— TASK DATA —
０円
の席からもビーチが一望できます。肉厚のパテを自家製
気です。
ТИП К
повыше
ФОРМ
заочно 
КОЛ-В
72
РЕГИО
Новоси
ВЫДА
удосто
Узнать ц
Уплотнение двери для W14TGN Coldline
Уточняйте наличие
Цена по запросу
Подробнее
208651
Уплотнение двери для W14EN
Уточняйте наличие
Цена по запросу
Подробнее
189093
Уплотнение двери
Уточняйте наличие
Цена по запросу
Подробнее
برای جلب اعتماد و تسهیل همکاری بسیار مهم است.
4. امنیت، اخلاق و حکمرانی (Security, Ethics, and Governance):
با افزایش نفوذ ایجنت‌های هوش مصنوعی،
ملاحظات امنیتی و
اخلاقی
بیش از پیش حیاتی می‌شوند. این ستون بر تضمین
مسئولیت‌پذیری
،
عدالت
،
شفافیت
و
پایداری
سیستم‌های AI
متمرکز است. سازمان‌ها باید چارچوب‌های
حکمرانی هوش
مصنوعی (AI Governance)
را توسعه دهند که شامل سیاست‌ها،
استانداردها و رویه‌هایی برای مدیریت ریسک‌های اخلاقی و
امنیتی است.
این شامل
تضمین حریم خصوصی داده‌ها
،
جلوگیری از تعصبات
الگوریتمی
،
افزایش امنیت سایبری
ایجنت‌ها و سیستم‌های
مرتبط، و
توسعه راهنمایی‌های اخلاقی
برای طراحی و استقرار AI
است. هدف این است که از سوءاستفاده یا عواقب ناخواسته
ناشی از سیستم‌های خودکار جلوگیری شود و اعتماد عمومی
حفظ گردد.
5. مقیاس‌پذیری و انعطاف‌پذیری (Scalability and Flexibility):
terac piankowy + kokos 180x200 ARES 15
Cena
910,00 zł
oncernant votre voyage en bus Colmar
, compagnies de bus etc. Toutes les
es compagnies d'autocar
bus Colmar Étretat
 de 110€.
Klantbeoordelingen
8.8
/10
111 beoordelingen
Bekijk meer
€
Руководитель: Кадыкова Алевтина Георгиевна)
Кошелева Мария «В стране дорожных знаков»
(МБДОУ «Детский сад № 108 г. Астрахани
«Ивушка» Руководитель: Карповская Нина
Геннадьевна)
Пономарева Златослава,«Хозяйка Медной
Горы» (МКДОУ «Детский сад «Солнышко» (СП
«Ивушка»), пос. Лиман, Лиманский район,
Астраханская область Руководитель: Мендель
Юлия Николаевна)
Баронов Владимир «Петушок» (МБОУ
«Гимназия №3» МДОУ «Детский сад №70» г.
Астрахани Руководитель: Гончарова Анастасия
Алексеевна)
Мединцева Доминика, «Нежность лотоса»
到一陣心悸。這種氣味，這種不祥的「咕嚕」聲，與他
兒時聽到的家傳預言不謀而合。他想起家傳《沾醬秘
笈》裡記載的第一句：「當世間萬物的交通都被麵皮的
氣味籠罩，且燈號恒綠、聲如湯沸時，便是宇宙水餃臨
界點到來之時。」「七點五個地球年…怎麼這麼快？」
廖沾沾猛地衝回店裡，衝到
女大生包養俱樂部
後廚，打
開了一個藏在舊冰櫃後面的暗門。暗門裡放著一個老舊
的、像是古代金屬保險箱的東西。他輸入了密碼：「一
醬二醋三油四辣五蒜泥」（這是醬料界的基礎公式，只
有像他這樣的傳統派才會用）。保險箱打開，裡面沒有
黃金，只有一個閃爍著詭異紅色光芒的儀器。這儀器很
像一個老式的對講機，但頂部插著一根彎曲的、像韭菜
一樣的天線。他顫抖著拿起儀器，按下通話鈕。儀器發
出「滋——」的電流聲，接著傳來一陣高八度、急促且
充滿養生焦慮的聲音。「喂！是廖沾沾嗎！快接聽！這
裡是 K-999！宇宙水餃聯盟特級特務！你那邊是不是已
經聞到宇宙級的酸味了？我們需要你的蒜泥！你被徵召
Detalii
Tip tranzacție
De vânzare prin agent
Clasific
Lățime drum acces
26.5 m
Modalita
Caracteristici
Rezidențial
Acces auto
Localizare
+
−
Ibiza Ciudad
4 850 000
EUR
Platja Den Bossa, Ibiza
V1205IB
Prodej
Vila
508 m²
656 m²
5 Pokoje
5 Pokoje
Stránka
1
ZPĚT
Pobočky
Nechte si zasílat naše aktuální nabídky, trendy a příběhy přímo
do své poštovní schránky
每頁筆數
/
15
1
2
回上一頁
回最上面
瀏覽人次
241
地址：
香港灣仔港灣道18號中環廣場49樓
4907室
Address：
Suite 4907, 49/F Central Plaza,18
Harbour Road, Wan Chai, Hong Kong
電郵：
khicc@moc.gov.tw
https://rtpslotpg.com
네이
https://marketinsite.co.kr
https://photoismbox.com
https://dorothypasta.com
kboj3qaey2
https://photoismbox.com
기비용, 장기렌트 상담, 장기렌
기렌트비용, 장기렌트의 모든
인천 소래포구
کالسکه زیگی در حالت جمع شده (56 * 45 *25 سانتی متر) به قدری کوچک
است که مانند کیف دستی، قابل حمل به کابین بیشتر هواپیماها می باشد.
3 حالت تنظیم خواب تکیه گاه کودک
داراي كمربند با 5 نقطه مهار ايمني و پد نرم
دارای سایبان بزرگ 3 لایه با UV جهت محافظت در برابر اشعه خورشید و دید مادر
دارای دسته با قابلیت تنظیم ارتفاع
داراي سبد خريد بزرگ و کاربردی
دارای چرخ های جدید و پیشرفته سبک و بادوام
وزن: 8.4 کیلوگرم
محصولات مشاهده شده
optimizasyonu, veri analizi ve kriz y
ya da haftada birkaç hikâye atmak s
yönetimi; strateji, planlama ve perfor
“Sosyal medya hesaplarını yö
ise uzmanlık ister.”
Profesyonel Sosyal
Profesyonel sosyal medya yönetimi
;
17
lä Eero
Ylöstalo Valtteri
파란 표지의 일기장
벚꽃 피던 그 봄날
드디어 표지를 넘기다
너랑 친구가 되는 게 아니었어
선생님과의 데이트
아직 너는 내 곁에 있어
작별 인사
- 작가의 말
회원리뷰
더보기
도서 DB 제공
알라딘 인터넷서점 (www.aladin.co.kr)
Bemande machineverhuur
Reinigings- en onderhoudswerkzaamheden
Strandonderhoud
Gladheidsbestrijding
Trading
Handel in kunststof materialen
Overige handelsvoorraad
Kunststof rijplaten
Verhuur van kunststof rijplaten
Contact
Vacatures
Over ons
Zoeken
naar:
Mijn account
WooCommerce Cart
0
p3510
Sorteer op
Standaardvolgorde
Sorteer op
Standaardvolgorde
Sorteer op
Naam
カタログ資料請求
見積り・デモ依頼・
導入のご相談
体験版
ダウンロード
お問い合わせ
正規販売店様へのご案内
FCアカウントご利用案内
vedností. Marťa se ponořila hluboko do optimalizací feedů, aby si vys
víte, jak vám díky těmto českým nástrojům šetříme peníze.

— ASSIGNED TASK —
Reproduce the lines of the items from the very first one through the line that contains "笈》裡記載的第一句：「當世間萬物的交通都被麵皮的", including both.

— YOUR SOLUTION —
０円
の席からもビーチが一望できます。肉厚のパテを自家製
気です。
ТИП К
повыше
ФОРМ
заочно 
КОЛ-В
72
РЕГИО
Новоси
ВЫДА
удосто
Узнать ц
Уплотнение двери для W14TGN Coldline
Уточняйте наличие
Цена по запросу
Подробнее
208651
Уплотнение двери для W14EN
Уточняйте наличие
Цена по запросу
Подробнее
189093
Уплотнение двери
Уточняйте наличие
Цена по запросу
Подробнее
برای جلب اعتماد و تسهیل همکاری بسیار مهم است.
4. امنیت، اخلاق و حکمرانی (Security, Ethics, and Governance):
با افزایش نفوذ ایجنت‌های هوش مصنوعی،
ملاحظات امنیتی و
اخلاقی
بیش از پیش حیاتی می‌شوند. این ستون بر تضمین
مسئولیت‌پذیری
،
عدالت
،
شفافیت
و
پایداری
سیستم‌های AI
متمرکز است. سازمان‌ها باید چارچوب‌های
حکمرانی هوش
مصنوعی (AI Governance)
را توسعه دهند که شامل سیاست‌ها،
استانداردها و رویه‌هایی برای مدیریت ریسک‌های اخلاقی و
امنیتی است.
این شامل
تضمین حریم خصوصی داده‌ها
،
جلوگیری از تعصبات
الگوریتمی
،
افزایش امنیت سایبری
ایجنت‌ها و سیستم‌های
مرتبط، و
توسعه راهنمایی‌های اخلاقی
برای طراحی و استقرار AI
است. هدف این است که از سوءاستفاده یا عواقب ناخواسته
ناشی از سیستم‌های خودکار جلوگیری شود و اعتماد عمومی
حفظ گردد.
5. مقیاس‌پذیری و انعطاف‌پذیری (Scalability and Flexibility):
terac piankowy + kokos 180x200 ARES 15
Cena
910,00 zł
oncernant votre voyage en bus Colmar
, compagnies de bus etc. Toutes les
es compagnies d'autocar
bus Colmar Étretat
 de 110€.
Klantbeoordelingen
8.8
/10
111 beoordelingen
Bekijk meer
€
Руководитель: Кадыкова Алевтина Георгиевна)
Кошелева Мария «В стране дорожных знаков»
(МБДОУ «Детский сад № 108 г. Астрахани
«Ивушка» Руководитель: Карповская Нина
Геннадьевна)
Пономарева Златослава,«Хозяйка Медной
Горы» (МКДОУ «Детский сад «Солнышко» (СП
«Ивушка»), пос. Лиман, Лиманский район,
Астраханская область Руководитель: Мендель
Юлия Николаевна)
Баронов Владимир «Петушок» (МБОУ
«Гимназия №3» МДОУ «Детский сад №70» г.
Астрахани Руководитель: Гончарова Анастасия
Алексеевна)
Мединцева Доминика, «Нежность лотоса»
到一陣心悸。這種氣味，這種不祥的「咕嚕」聲，與他
兒時聽到的家傳預言不謀而合。他想起家傳《沾醬秘
笈》裡記載的第一句：「當世間萬物的交通都被麵皮的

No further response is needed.